→ Problem:
Work through the records that follow and return each line containing the word "ring".

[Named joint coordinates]
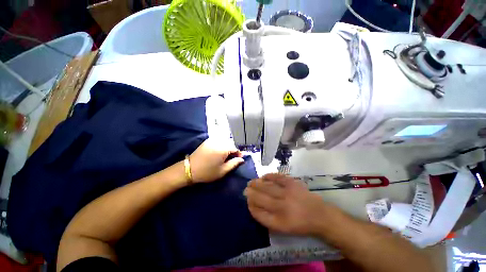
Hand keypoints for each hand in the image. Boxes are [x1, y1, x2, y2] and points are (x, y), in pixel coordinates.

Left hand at [189, 139, 244, 182]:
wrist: (189, 169)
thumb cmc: (207, 172)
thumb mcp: (223, 170)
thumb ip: (234, 163)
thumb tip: (242, 159)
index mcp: (223, 149)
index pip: (235, 148)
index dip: (239, 154)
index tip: (239, 159)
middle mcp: (218, 142)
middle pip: (230, 144)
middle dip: (233, 150)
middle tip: (232, 158)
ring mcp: (212, 140)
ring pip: (225, 141)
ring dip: (227, 147)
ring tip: (226, 156)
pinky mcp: (207, 141)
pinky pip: (218, 141)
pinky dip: (221, 145)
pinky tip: (219, 152)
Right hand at [244, 174, 327, 234]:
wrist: (319, 215)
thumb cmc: (299, 223)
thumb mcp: (283, 228)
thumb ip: (267, 219)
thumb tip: (253, 206)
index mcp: (280, 222)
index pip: (259, 213)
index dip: (251, 206)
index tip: (247, 201)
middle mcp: (283, 207)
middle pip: (262, 198)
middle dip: (251, 193)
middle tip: (245, 189)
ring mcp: (288, 194)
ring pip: (267, 187)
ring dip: (257, 184)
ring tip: (251, 182)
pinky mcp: (293, 184)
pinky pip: (277, 178)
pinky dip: (269, 176)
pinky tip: (263, 177)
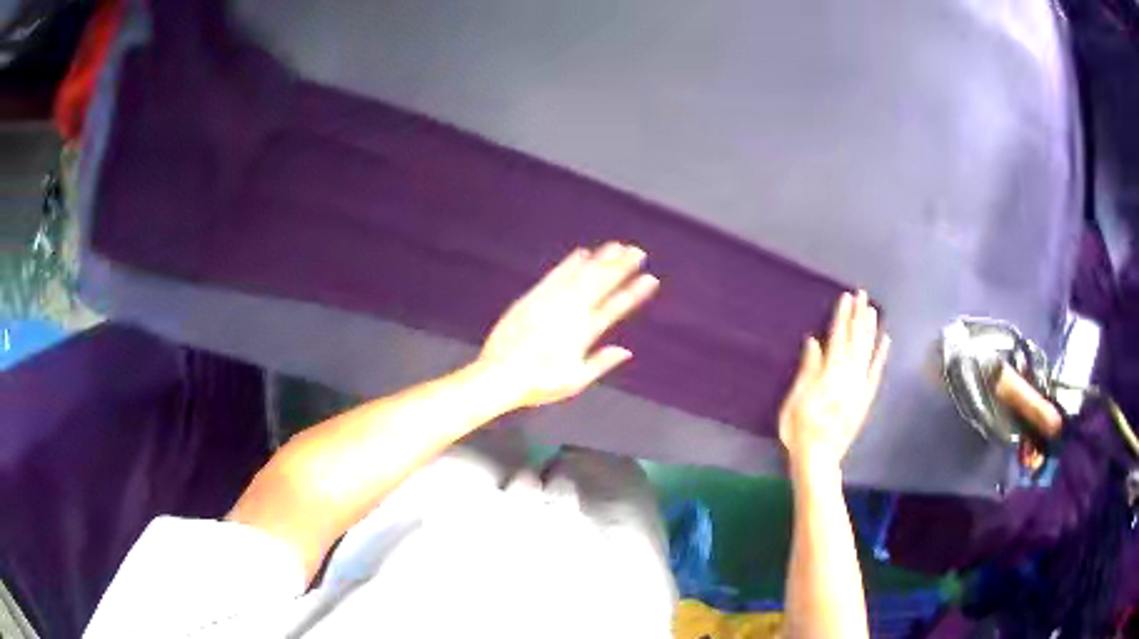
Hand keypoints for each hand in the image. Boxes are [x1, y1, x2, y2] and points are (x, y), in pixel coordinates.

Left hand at [477, 242, 659, 408]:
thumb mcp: (574, 380)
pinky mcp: (533, 298)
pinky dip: (570, 264)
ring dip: (600, 259)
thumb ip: (601, 362)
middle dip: (620, 267)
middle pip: (600, 284)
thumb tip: (626, 351)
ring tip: (617, 246)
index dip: (633, 293)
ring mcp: (550, 302)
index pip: (614, 308)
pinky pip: (555, 276)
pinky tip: (583, 254)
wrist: (500, 375)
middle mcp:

→ Exercise answer:
ring mcp: (212, 140)
ring pip: (225, 141)
ring dip: (227, 147)
ring tip: (226, 156)
ring mcp: (288, 194)
ring pip: (267, 187)
ring dip: (257, 184)
ring tip: (251, 182)
ring dip: (600, 259)
ring tip: (617, 246)
ring mcp: (550, 302)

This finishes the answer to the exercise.